(Stored data entries)
○ ○ ○

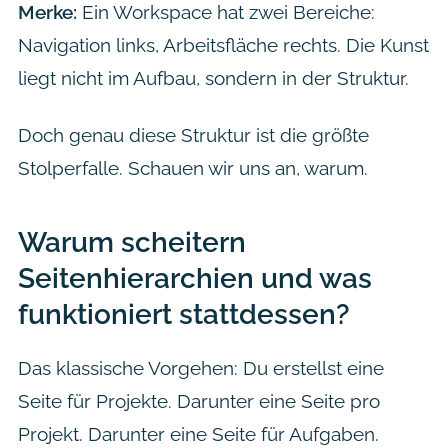
Merke:
Ein Workspace hat zwei Bereiche:
Navigation links, Arbeitsfläche rechts. Die Kunst
liegt nicht im Aufbau, sondern in der Struktur.
Doch genau diese Struktur ist die größte
Stolperfalle. Schauen wir uns an, warum.
Warum scheitern
Seitenhierarchien und was
funktioniert stattdessen?
Das klassische Vorgehen: Du erstellst eine
Seite für Projekte. Darunter eine Seite pro
Projekt. Darunter eine Seite für Aufgaben.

○ ○ ○

*About this exercise*:
All records above are to be output verbatim, with their pictures omitted.

*Exercise answer*:
Merke:
Ein Workspace hat zwei Bereiche:
Navigation links, Arbeitsfläche rechts. Die Kunst
liegt nicht im Aufbau, sondern in der Struktur.
Doch genau diese Struktur ist die größte
Stolperfalle. Schauen wir uns an, warum.
Warum scheitern
Seitenhierarchien und was
funktioniert stattdessen?
Das klassische Vorgehen: Du erstellst eine
Seite für Projekte. Darunter eine Seite pro
Projekt. Darunter eine Seite für Aufgaben.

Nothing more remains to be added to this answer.